Occupier demand for logistics facilities in Greater Seoul has surged this year as the COVID-19 pandemic accelerates existing structural changes and spurs the emergence of new consumption trends.
As investors look to increase their exposure to what is one of the most sought-after property sectors in Asia Pacific, this report provides a comprehensive overview of the market by analysing the origin, industry, size, building type, location and other key features of tenants in 75 logistics properties in Greater Seoul.
3PLs account for 50.2% of total occupied space, followed by e-commerce platforms, which utilise 24.6%. Collectively, the two industries occupy three quarters of leasable Grade A logistics space in Greater Seoul, underlining their market dominance.
Demand from e-commerce platforms is strongest in areas less than 30km from Seoul. This is because these occupiers require conveniently located logistics facilities to conduct rapid deliveries. In areas 30-60km from Seoul, which includes the cities of Yongin and Incheon, 3PLs occupy 64% of space.
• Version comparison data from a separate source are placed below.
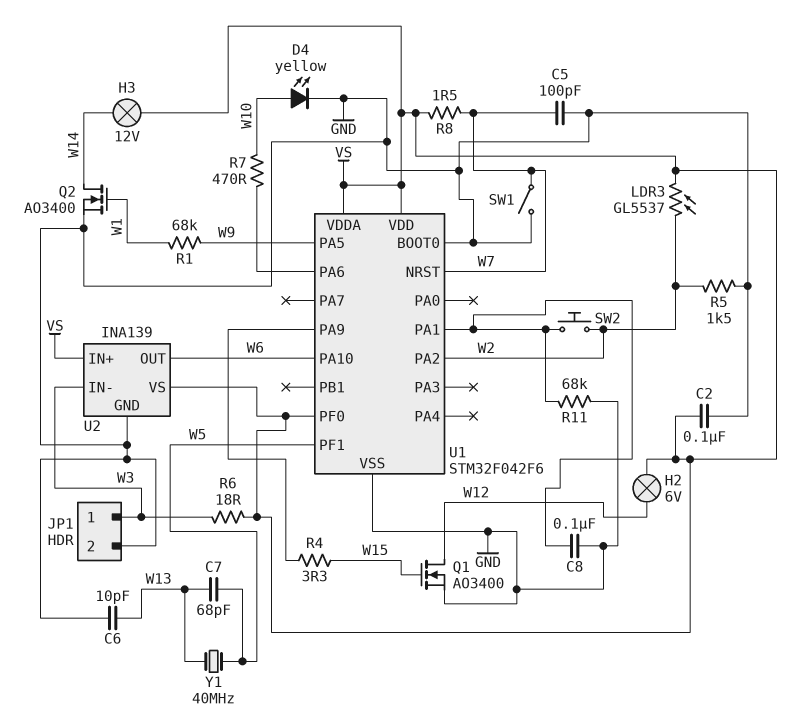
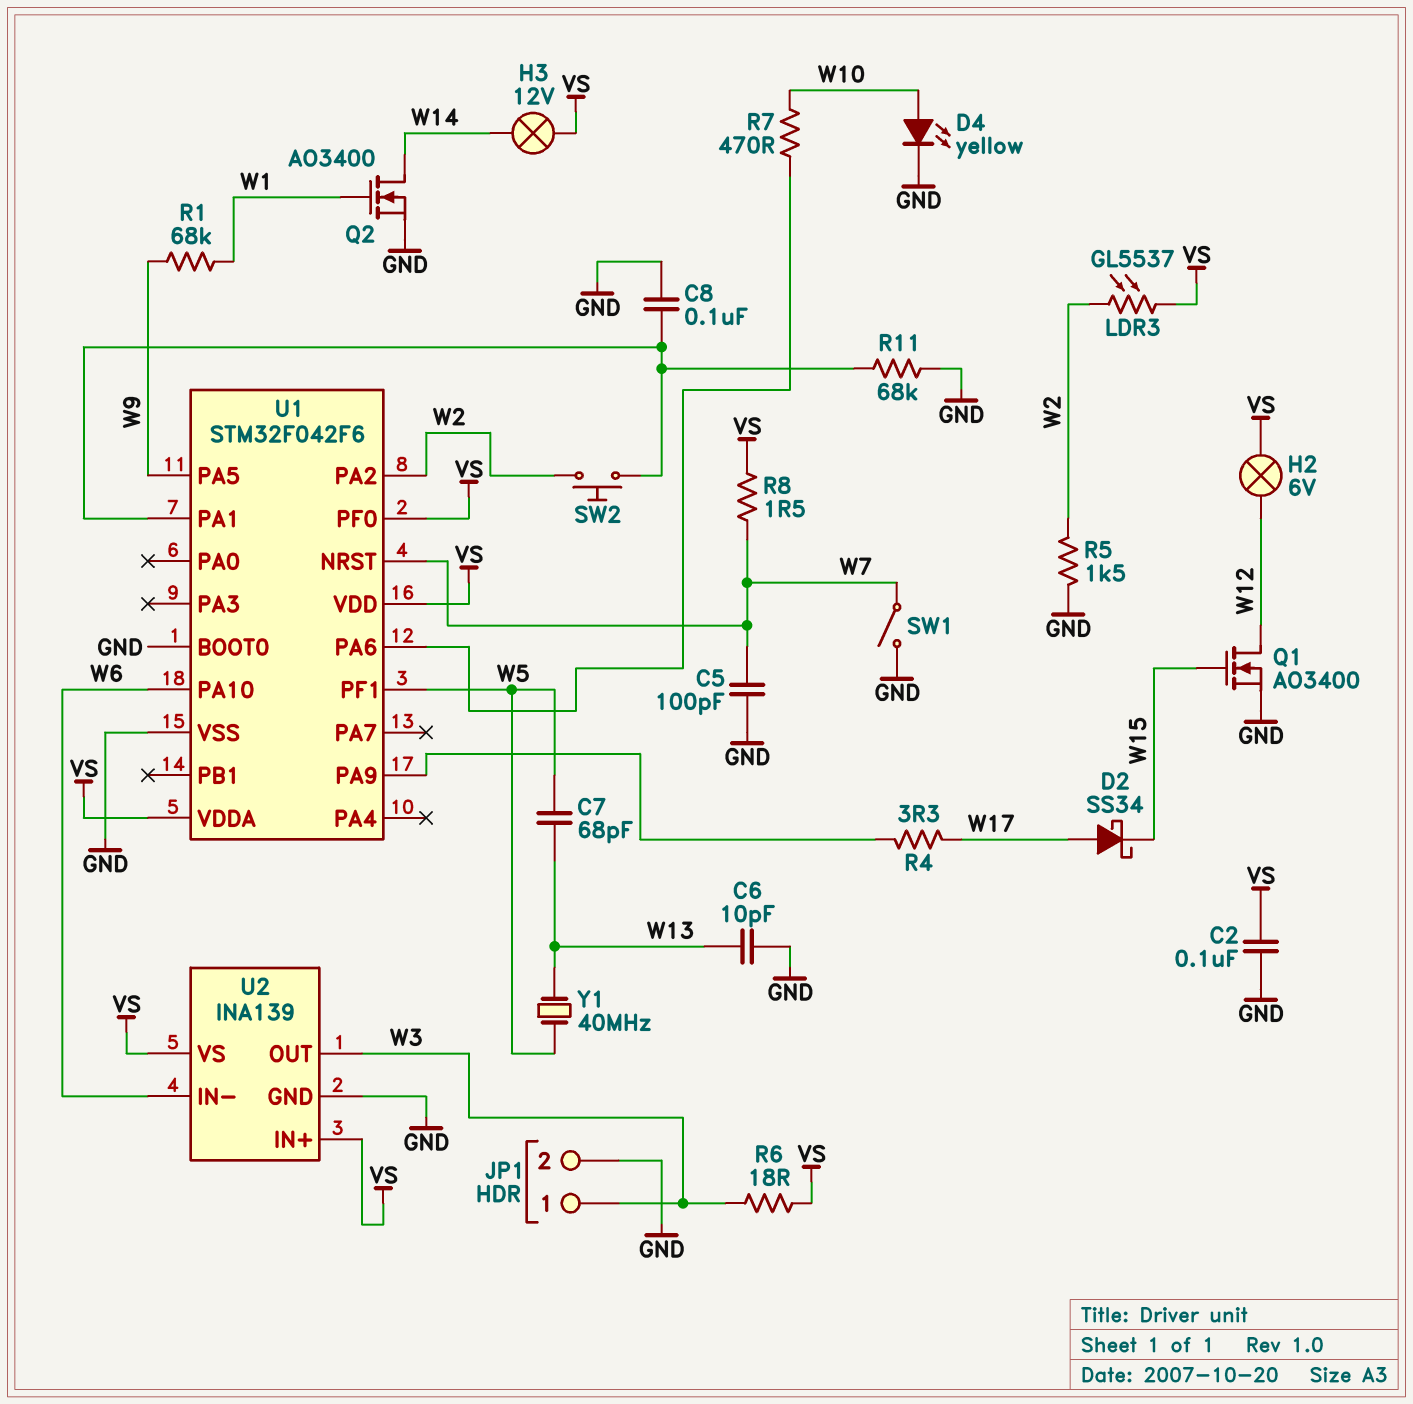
D2: none -> schottky SS34 (A W17, K W15)
R4: 3.3 (U1/PA9, W15) -> 3.3 (U1/PA9, W17)
U2 pin IN-: W3 -> W6
U2 pin OUT: W6 -> W3

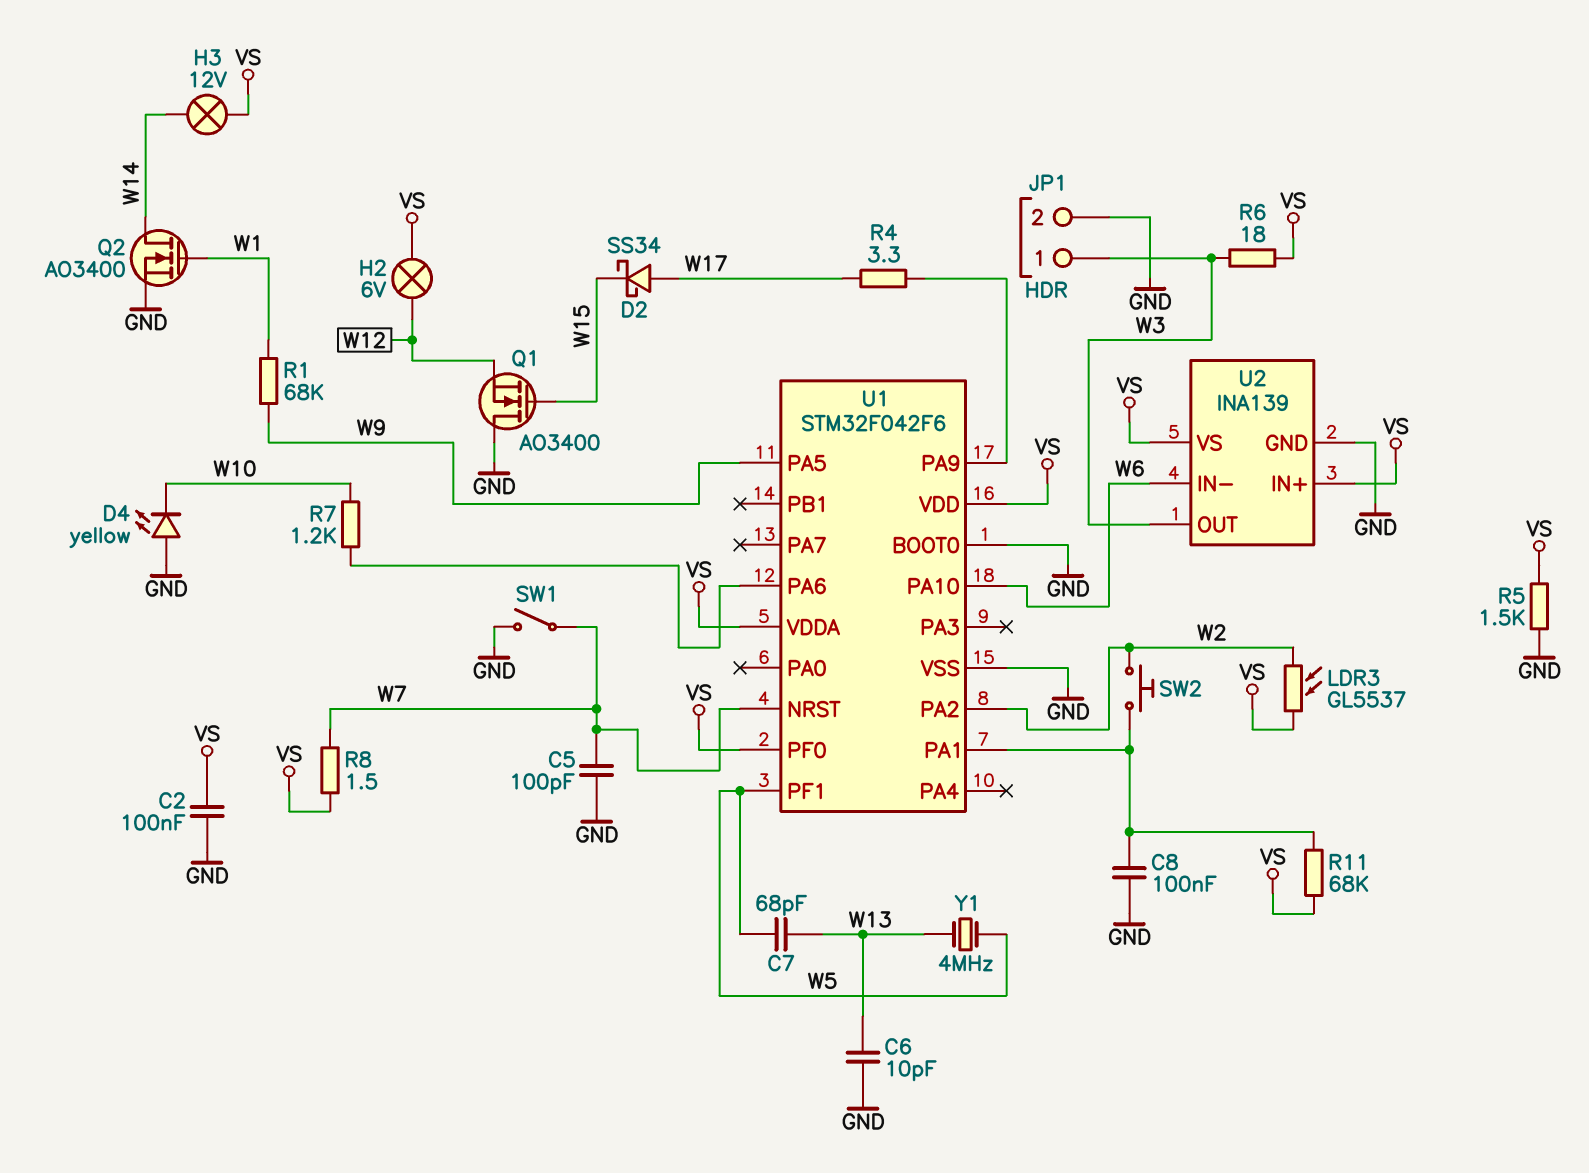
D4: LED yellow (A W10, K GND) -> LED yellow (A GND, K W10)
Q1: NMOS AO3400 (G W15, D W12, S GND) -> NMOS AO3400 (G W15, D GND, S W12)
R5: 1.5k (GND, W2) -> 1.5k (GND, VS)
R7: 470 (U1/PA6, W10) -> 1.2k (U1/PA6, W10)
R11: 68k (GND, U1/PA1) -> 68k (U1/PA1, VS)
Y1: 40MHz (W5, W13) -> 4MHz (W5, W13)

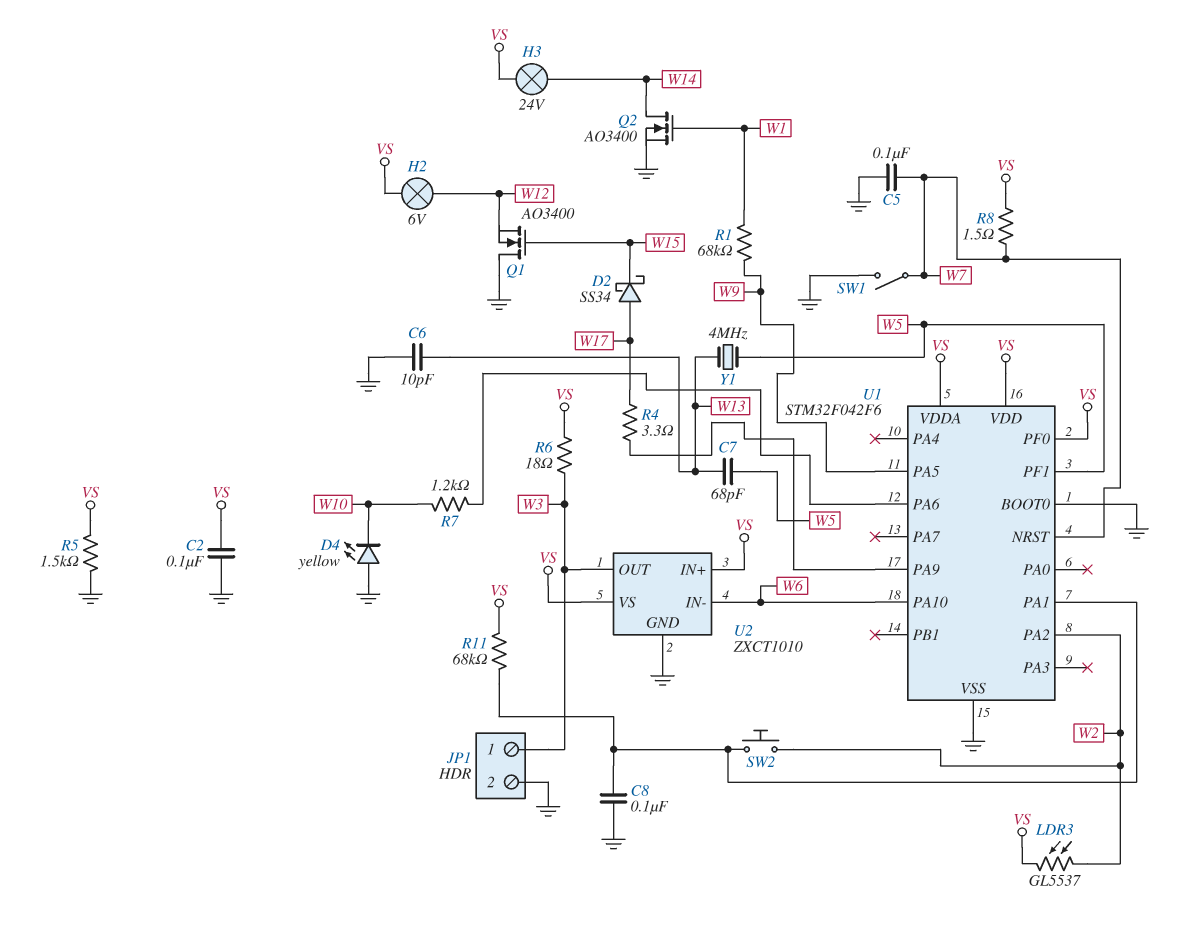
C5: 100pF (GND, W7) -> 100nF (GND, W7)
H3: lamp 12V (VS, W14) -> lamp 24V (VS, W14)
U2: INA139 -> ZXCT1010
The number of tenants occupying a space less than 2,000 pyeong (6,600 sq. m.) was found to be the highest, reflecting high levels of demand from a broad range of industries for relatively small spaces. The number of tenants leasing an area of more than 20,000 pyeong (66,000 sq. m.) accounted for roughly 10% of the total surveyed by CBRE, underling growing demand from large space users, primarily e-commerce platforms.
CBRE’s study found that assets built six years ago or more are mainly leased to 3PL companies, which occupy 56% of GFA, with e-commerce platforms taking up just 9.5% of GFA. In contrast, the e-commerce industry occupies a far larger proportion of space in properties built less than five years ago, taking up 32% of GFA, with 3PLs accounting for 48%.